Inflation has shot to the top of voter concerns in the months before Congress’ midterm elections, souring the public’s view of the economy, weakening President Joe Biden’s approval ratings and raising the likelihood of Democratic losses in November.
Biden has sought to show he recognizes the pain that inflation is causing American households but has struggled to find policy actions that might make a real difference. The president has stressed his belief that the power to curb inflation rests mainly with the Fed.
Yet the Fed’s rate hikes are blunt tools for trying to lower inflation while also sustaining growth. Shortages of oil, gasoline and food are contributing to higher prices. Powell said several times during the news conference that such factors are out of the Fed’s control and may force it to push rates even higher to ultimately bring down inflation.

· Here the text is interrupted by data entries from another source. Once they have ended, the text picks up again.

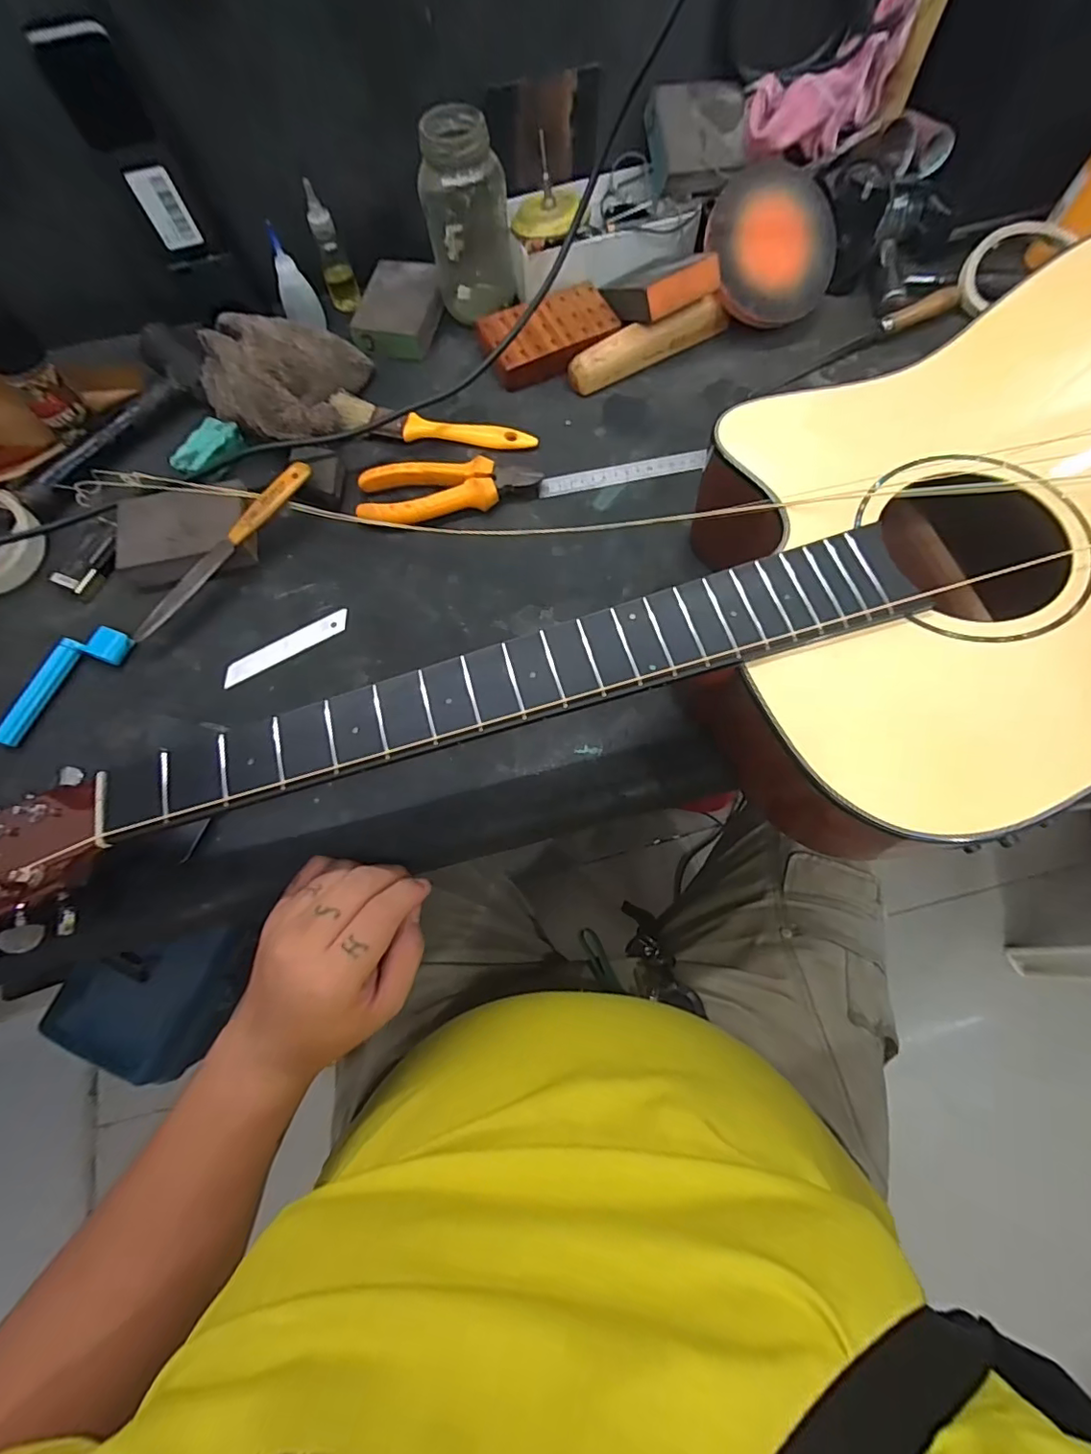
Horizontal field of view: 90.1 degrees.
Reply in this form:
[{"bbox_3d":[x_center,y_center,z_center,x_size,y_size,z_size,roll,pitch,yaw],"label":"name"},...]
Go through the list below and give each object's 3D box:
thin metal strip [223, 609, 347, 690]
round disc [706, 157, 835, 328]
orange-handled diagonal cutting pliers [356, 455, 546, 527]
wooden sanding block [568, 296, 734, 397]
[{"bbox_3d":[-0.202,-0.062,0.424,0.102,0.004,0.018,-29,71,-8],"label":"thin metal strip"},{"bbox_3d":[0.204,-0.426,0.483,0.116,0.019,0.113,-8,111,-7],"label":"round disc"},{"bbox_3d":[-0.081,-0.202,0.456,0.147,0.019,0.059,-12,70,-2],"label":"orange-handled diagonal cutting pliers"},{"bbox_3d":[0.097,-0.355,0.502,0.160,0.032,0.023,-28,71,-7],"label":"wooden sanding block"}]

Borrowing costs have already risen sharply across much of the U.S. economy in response to the Fed’s moves, with the average 30-year fixed mortgage rate topping 5%, its highest level since before the 2008 financial crisis, up from just 3% at the start of the year.
In their updated forecasts Wednesday, the Fed’s policymakers indicated that after this year’s rate increases, they foresee two more rate hikes by the end of 2023, at which point they expect inflation to finally fall below 3%, close to their target level. But they expect inflation to still be 5.2% at the end of this year, much higher than they’d estimated in March.
Over the next two years, the officials are forecasting a much weaker economy than was envisioned in March. They forecast growth will be 1.7% this year and next. That’s below their outlook in March but better than some economists’ expectation for a recession next year.
Even if the Fed manages the delicate trick of curbing inflation without causing a downturn, higher rates will nevertheless inflict pressure on stocks. The S&P 500 has already sunk more than 20% this year, meeting the definition of a bear market.
On Wednesday, the S&P 500 rose 1.5%. The two-year Treasury yield fell to 3.23% from 3.45% late Tuesday, with the biggest move happening after Powell said not to expect three-quarter percentage point rate hikes to be common.
Other central banks are also acting to try to quell inflation, even with their nations at greater risk of recession than the U.S.
The European Central Bank is expected to raise rates by a quarter-point in July, its first increase in 11 years. It could announce a larger hike in September if record-high levels of inflation persist. On Wednesday, the ECB vowed to create a market backstop that could buffer member countries against financial turmoil of the kind that erupted during a debt crisis more than a decade ago.
The Bank of England has raised rates four times since December to a 13-year high, despite predictions that economic growth will be unchanged in the second quarter. The BOE will hold an interest rate meeting on Thursday.